I think it's in my contract somewhere that if the Trashcan Sinatras release a record, it's bound to end up in my Top Ten. Once upon a time, I was in a record store and made a purchase based solely on the coolness of its cover art. That record was "Cake," the debut from the Trashcan Sinatras, and the music inside was 20 times cooler than the cover. Twenty years later, they're still churning out the same gorgeous melodies and clever wordplay.

6 - The Big Pink, "A Brief History of Love."



Being a rock band with electronic drums is a scary proposition. No matter how cool it may sound when you make it, technology will ensure that an even cooler electronic sound will await the decades to come. That's why bands like Jesus Jones and Depeche Mode, who were cutting edge in the 90's, sound dated today. The Big Pink may have very well escaped that fate by eschewing techno beats in favor of bone-rattling primal synths, hazy guitars, and epic runaway vocals that don't come with a "sell-by" date attached.

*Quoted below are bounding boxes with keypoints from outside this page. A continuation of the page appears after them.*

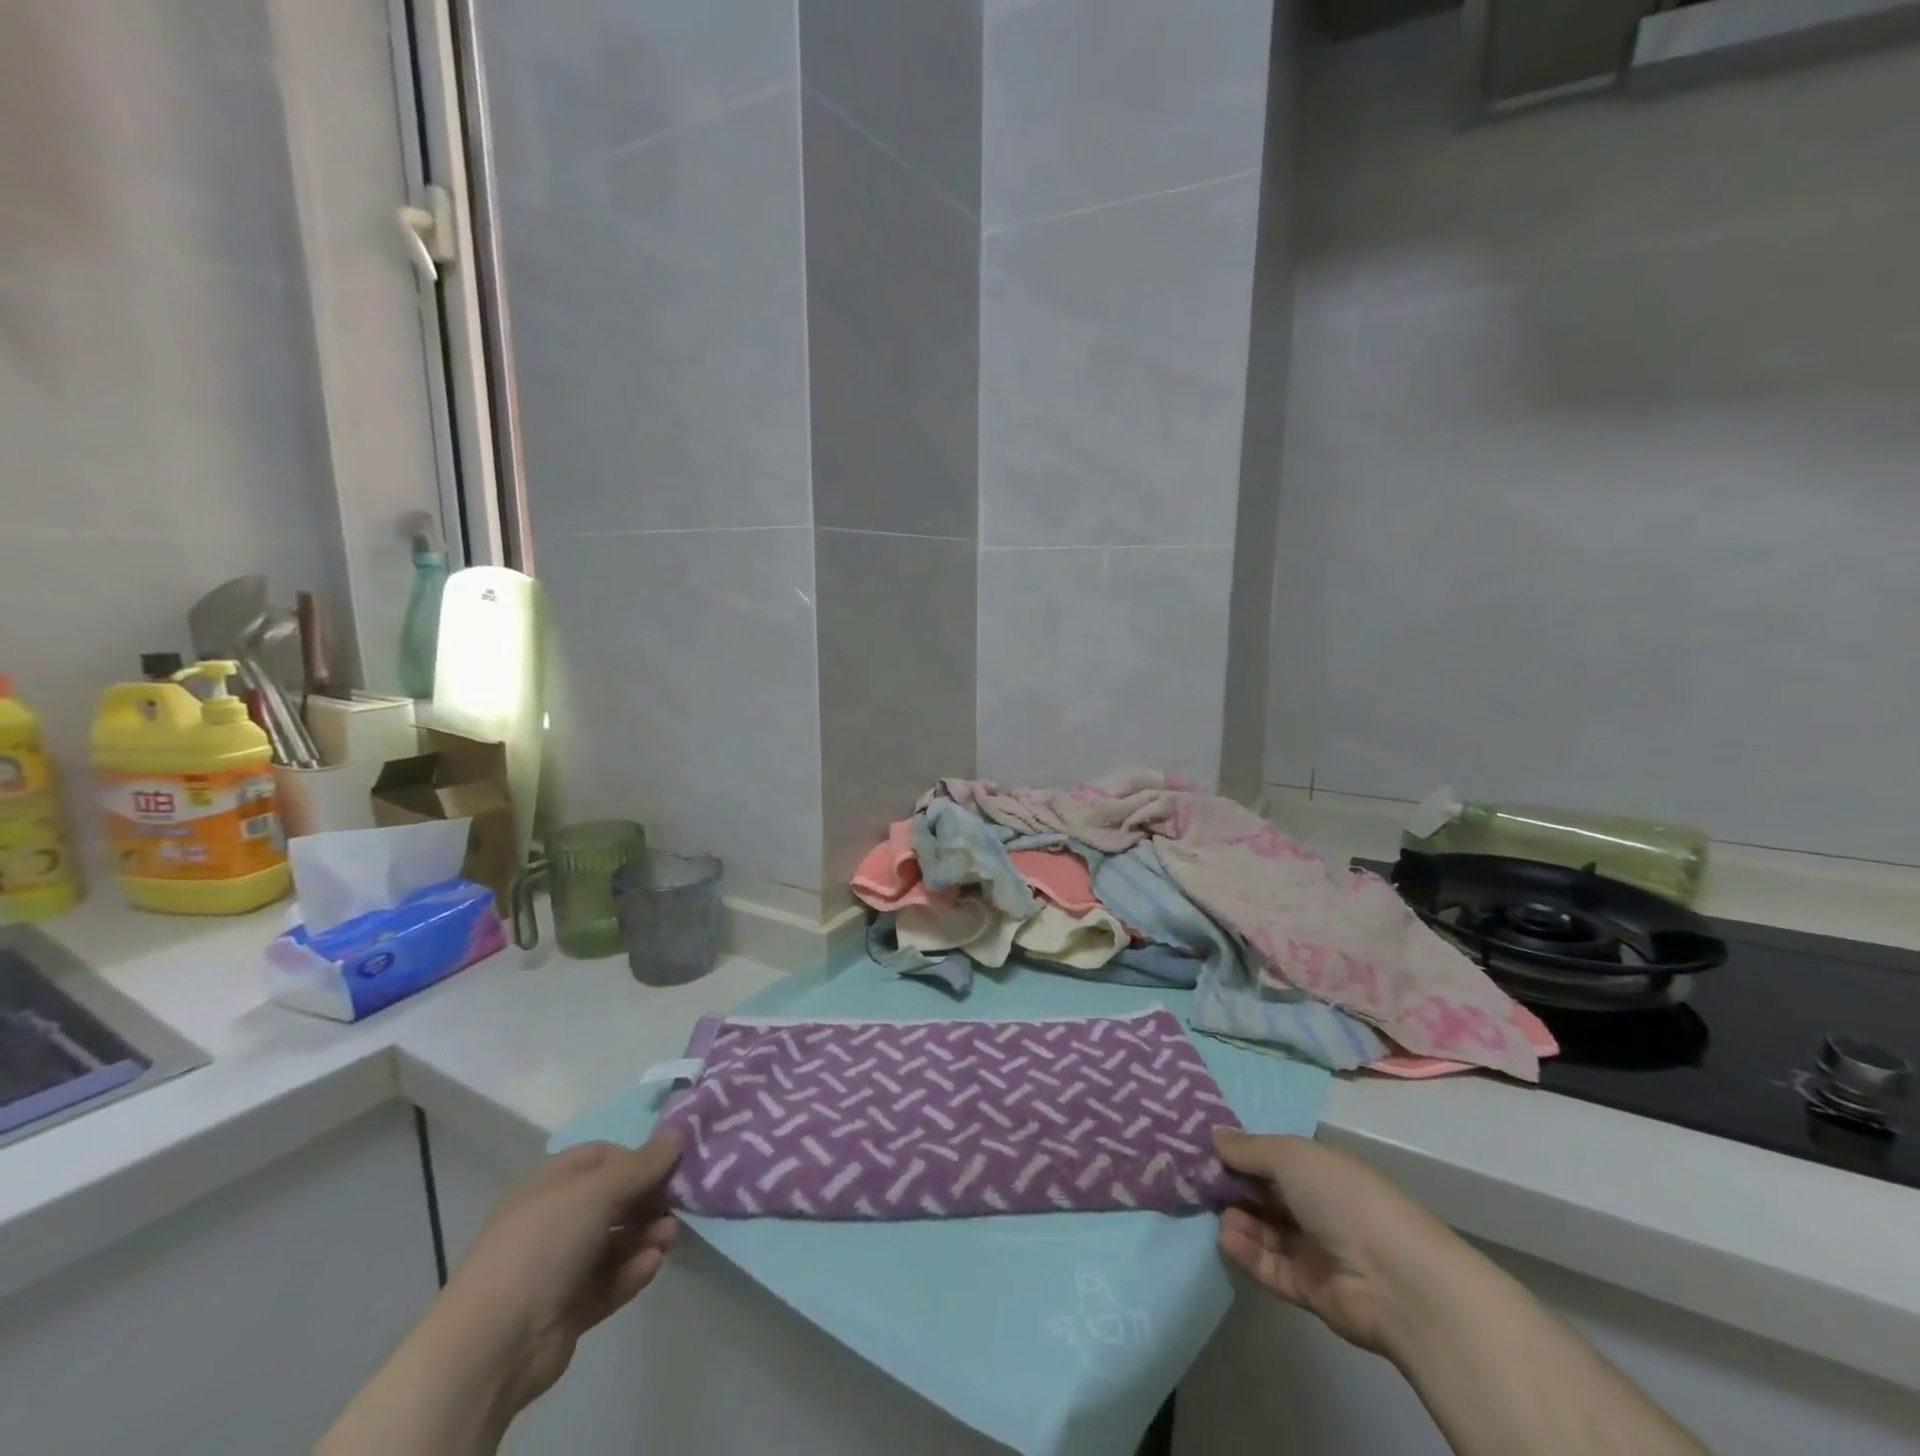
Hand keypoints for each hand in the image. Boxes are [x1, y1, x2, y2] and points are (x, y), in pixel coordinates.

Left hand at [430, 1135, 682, 1416]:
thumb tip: (678, 1134)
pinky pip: (608, 1281)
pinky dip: (632, 1271)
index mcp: (548, 1187)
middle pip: (611, 1200)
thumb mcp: (598, 1191)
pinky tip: (652, 1265)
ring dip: (646, 1235)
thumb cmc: (543, 1245)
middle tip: (678, 1203)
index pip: (599, 1158)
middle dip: (647, 1200)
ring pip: (614, 1242)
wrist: (493, 1345)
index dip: (634, 1157)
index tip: (668, 1164)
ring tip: (670, 1238)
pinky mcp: (568, 1309)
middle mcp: (552, 1222)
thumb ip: (643, 1164)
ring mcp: (558, 1268)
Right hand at [1212, 1128, 1458, 1356]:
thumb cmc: (1343, 1198)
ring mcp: (1315, 1249)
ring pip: (1265, 1230)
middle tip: (1197, 1178)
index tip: (1205, 1148)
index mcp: (1321, 1169)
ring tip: (1214, 1211)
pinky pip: (1270, 1266)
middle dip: (1233, 1185)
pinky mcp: (1309, 1289)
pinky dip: (1247, 1252)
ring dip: (1238, 1219)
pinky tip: (1225, 1237)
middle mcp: (1318, 1206)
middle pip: (1266, 1194)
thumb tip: (1214, 1135)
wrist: (1395, 1280)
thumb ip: (1248, 1148)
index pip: (1274, 1157)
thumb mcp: (1290, 1155)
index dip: (1242, 1153)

5 - Alphabeat, "The Spell."



Okay, you're gonna have to trust me on this one, seeing as how "The Spell" is currently only available in, umm, Denmark. But it's WORTH finding, I swear. Imagine a garage band whose primary influences are less Ramones and more Britney Spears. You don't often hear of pop bands starting from scratch, but that's what makes Alphabeat so special. No outside songwriters or svengalis in sight - just a little pop band from Denmark trying to be the next megastars. And with the dual vocals of spunky spitfire Stine Bramsen and gangly goofball Anders SG at the helm, Alphabeat are a non-stop charmer that can't NOT put a smile on your face.

4 - Animal Collective, "Merriweather Post Pavillion."

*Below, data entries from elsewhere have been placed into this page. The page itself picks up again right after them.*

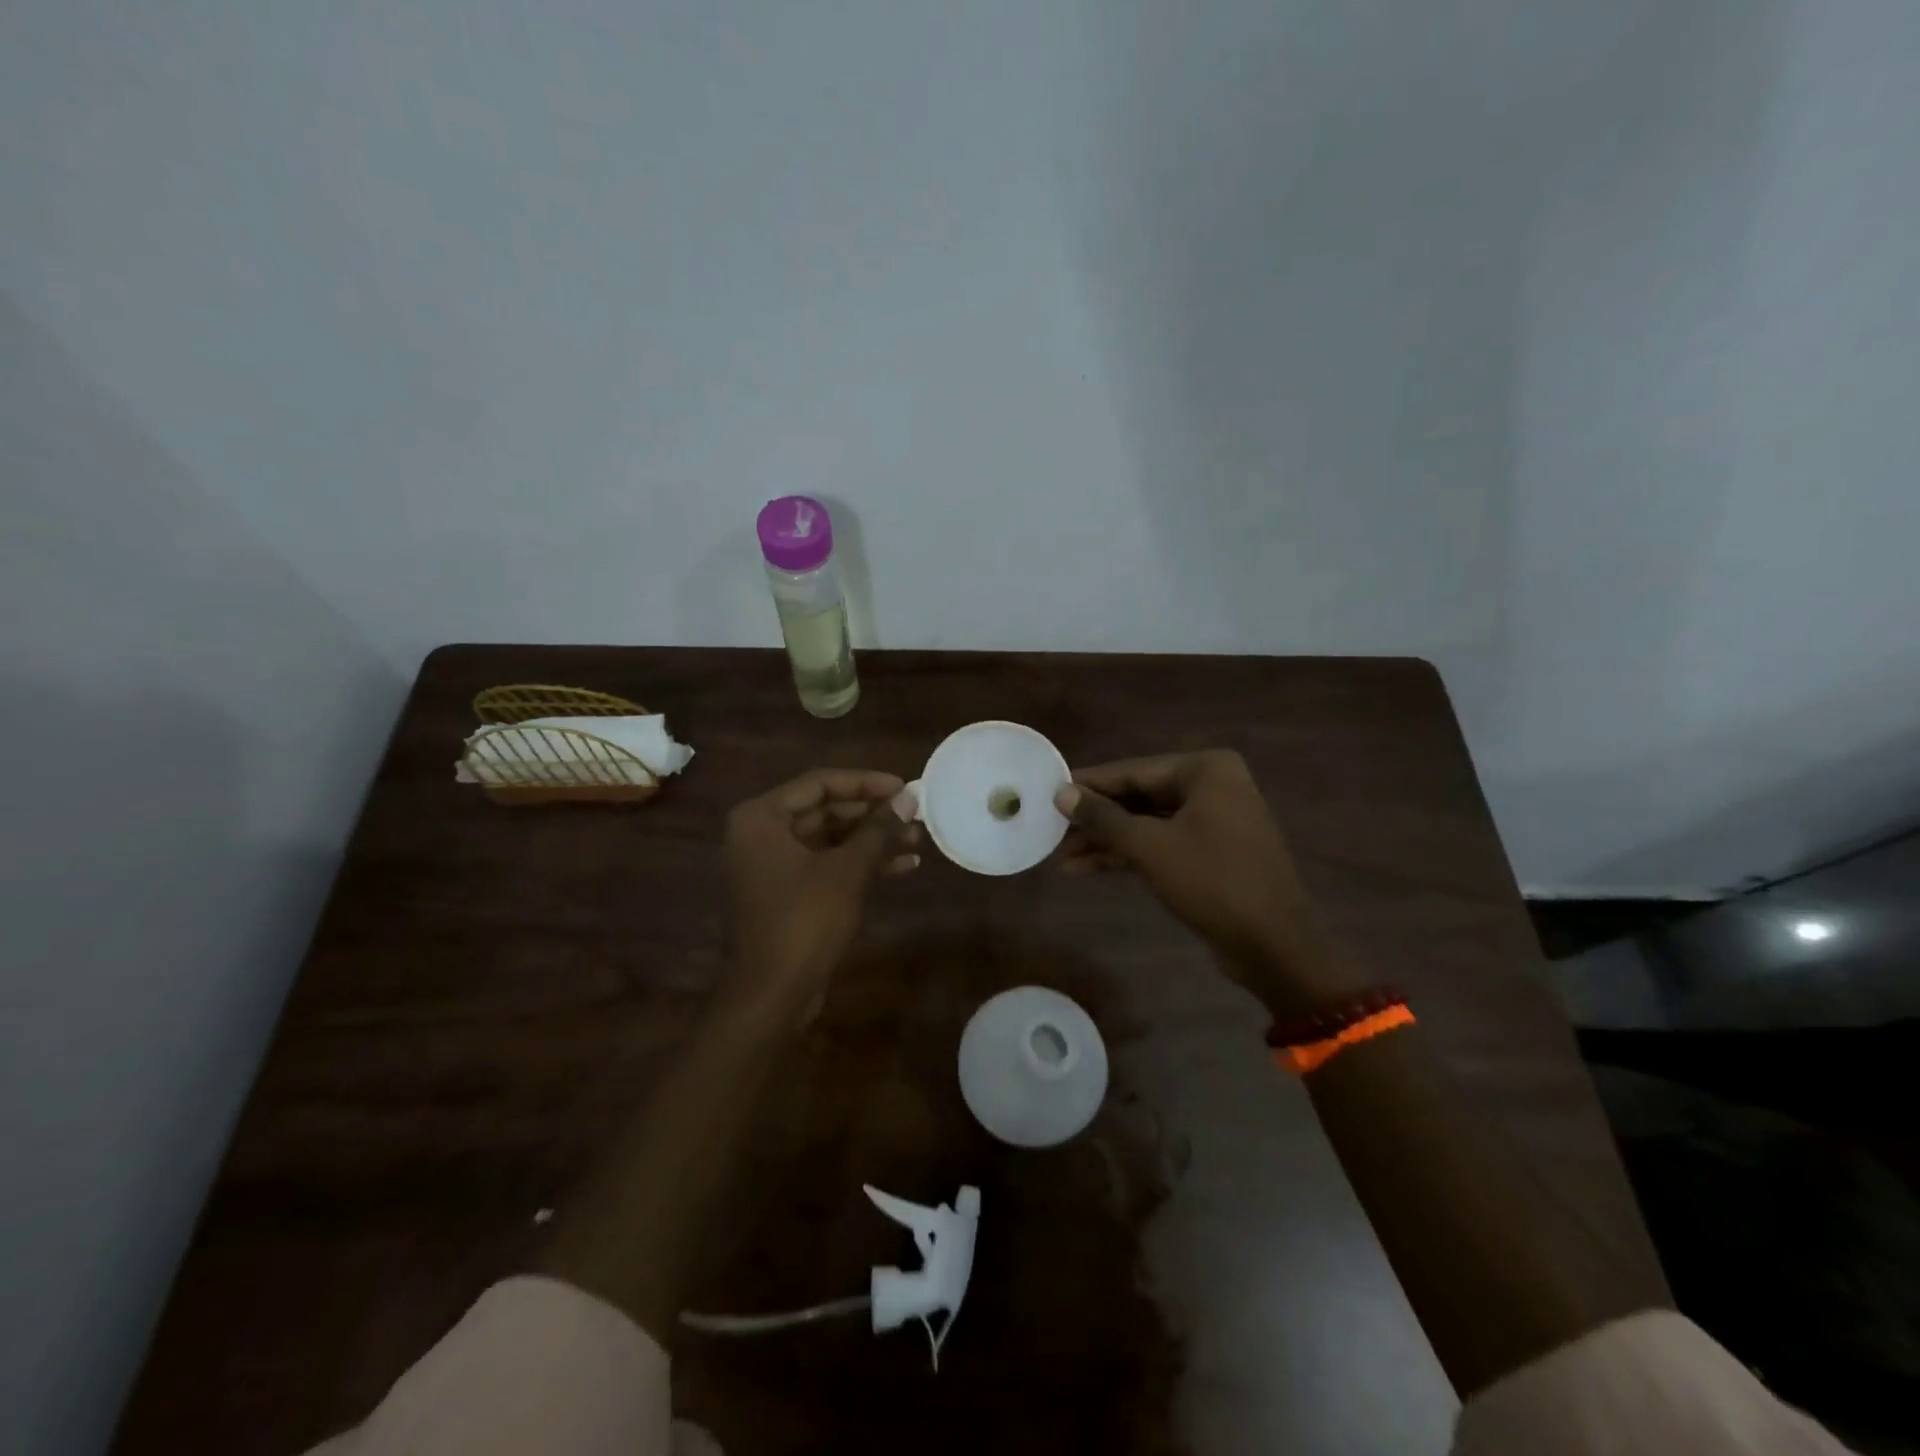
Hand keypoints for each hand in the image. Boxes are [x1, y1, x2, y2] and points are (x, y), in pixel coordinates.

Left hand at [723, 768, 920, 1010]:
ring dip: (872, 839)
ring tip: (917, 838)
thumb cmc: (804, 921)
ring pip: (830, 839)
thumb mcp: (847, 870)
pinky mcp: (788, 892)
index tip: (904, 786)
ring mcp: (773, 865)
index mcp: (761, 818)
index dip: (865, 782)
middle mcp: (761, 834)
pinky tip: (904, 865)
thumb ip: (878, 830)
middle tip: (914, 813)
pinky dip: (861, 863)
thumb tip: (909, 797)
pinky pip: (827, 864)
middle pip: (825, 810)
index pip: (819, 783)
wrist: (772, 994)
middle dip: (872, 814)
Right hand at [1054, 751, 1355, 1006]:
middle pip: (1138, 796)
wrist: (1274, 946)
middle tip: (1051, 829)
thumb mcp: (1150, 847)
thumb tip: (1061, 793)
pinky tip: (1086, 868)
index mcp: (1205, 770)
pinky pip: (1160, 843)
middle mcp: (1212, 786)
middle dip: (1095, 819)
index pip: (1133, 771)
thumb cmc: (1213, 883)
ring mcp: (1213, 820)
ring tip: (1060, 857)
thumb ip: (1103, 818)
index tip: (1049, 791)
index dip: (1089, 784)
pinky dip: (1127, 855)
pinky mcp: (1210, 853)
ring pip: (1146, 823)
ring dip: (1106, 841)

This is a tough one for me. If there's one thing I hate, it's a band being weird for the sake of being weird -- and it don't come weirder than Maryland's Animal Collective. Creating records that are less songs than reconstructed sound loops and mind-bending harmonies, I long dismissed them as annoying art-wank. Then they had to ruin it and put out "Merriweather Post Pavillion," a record that, indeed, is still full of crazy sound loops and even crazier layered harmony -- but this time, it somehow WORKS and turns into a beautiful mess than outshines its own weirdness.

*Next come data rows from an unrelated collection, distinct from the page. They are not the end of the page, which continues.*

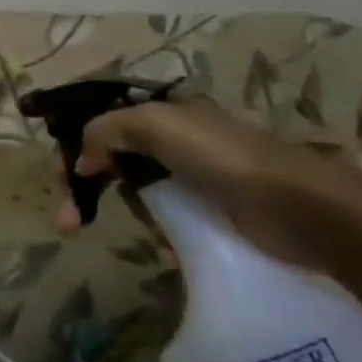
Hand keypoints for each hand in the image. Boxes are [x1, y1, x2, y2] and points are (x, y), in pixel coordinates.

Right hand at [57, 98, 359, 267]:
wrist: (297, 207)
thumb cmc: (220, 156)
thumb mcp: (151, 124)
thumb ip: (105, 131)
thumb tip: (82, 163)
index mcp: (164, 113)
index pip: (104, 124)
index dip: (77, 148)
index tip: (65, 180)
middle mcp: (176, 141)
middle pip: (114, 161)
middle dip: (88, 190)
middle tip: (69, 222)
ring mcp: (195, 179)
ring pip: (138, 193)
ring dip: (128, 213)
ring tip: (136, 233)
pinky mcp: (213, 214)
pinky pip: (170, 221)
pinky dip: (161, 234)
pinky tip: (166, 248)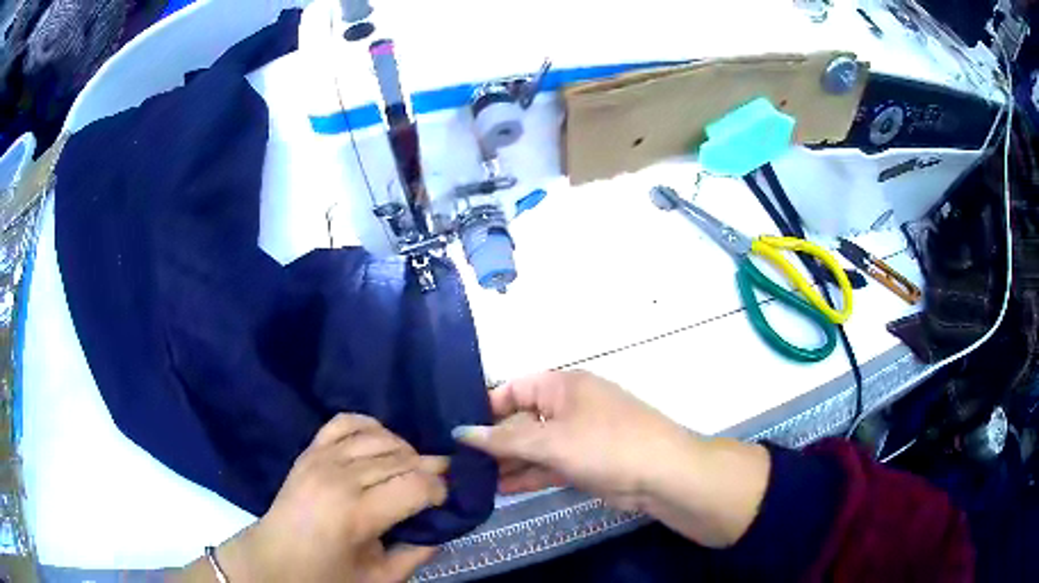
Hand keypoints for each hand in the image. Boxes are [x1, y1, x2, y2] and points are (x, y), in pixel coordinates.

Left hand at [173, 414, 448, 582]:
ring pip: (381, 436)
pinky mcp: (310, 449)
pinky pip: (347, 422)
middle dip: (430, 469)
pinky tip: (380, 444)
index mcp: (357, 514)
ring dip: (405, 450)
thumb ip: (418, 552)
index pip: (417, 485)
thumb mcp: (380, 578)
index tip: (447, 501)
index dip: (442, 490)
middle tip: (438, 487)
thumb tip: (444, 526)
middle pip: (403, 458)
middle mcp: (340, 477)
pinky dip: (371, 426)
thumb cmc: (326, 577)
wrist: (273, 560)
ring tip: (410, 471)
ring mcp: (321, 457)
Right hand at [454, 371, 770, 547]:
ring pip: (533, 446)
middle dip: (493, 441)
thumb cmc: (605, 445)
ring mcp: (577, 436)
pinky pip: (548, 465)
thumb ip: (503, 440)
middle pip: (521, 420)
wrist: (662, 476)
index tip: (455, 430)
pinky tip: (501, 489)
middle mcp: (568, 406)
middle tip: (458, 462)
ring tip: (472, 480)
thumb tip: (460, 433)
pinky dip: (528, 475)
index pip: (512, 389)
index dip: (483, 408)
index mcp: (562, 386)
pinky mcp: (584, 462)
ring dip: (508, 462)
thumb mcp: (550, 441)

3 - Camera Obscura, "My Maudlin Career."



It's rare when pop music sounds sincere these days, but Camera Obscura have been making a career of it since 2001. Forever sounding like a cross between Petula Clark and the Ronettes, the band's timeless orchestral wall-of-sound pop has never sounded more confident, with Tracyanne Campbell's fragile voice gliding over tales of woe and love lost catchy enough to usurp their lyrical heartbreak.

2 - Girls, "Album."



A record whose brilliance is almost overshadowed by its backstory. Girls frontman Christopher Owens was born to active members of the Children of God cult, and spent his entire childhood in a nomadic communal existence. At night, he would sneak out of the house and busk on street corners for pocket change. By age 16, he'd saved enough for a plane ticket and escaped the cult, only to end up broke and homeless in Texas, before forming Girls. Their debut record sounds like what you'd expect from someone banned from secular music most of his life: non-conventional, non-conformist, and gloriously rule-breaking -- all bound by Owens' world-weary, Elvis-Costello-on-a-drunken-bender croon.

1 - The Raveonettes, "In and Out of Control."



If the world were fair, Sune Rose Wagner & Sharin Foo would be the most famous hipster duo on Earth - at least more so than the over-appreciated and lesser-talented White Stripes. For almost a decade, the Danish duo have been spitting out some of the most venemous and catchy noise-pop ever recorded. Timeless rock and roll that's half grime and half precision, and all from a band gutsy enough to record a sing-along anthem called "Boys Who Rape (Should All Be Destroyed.)" Nothing better came out this year.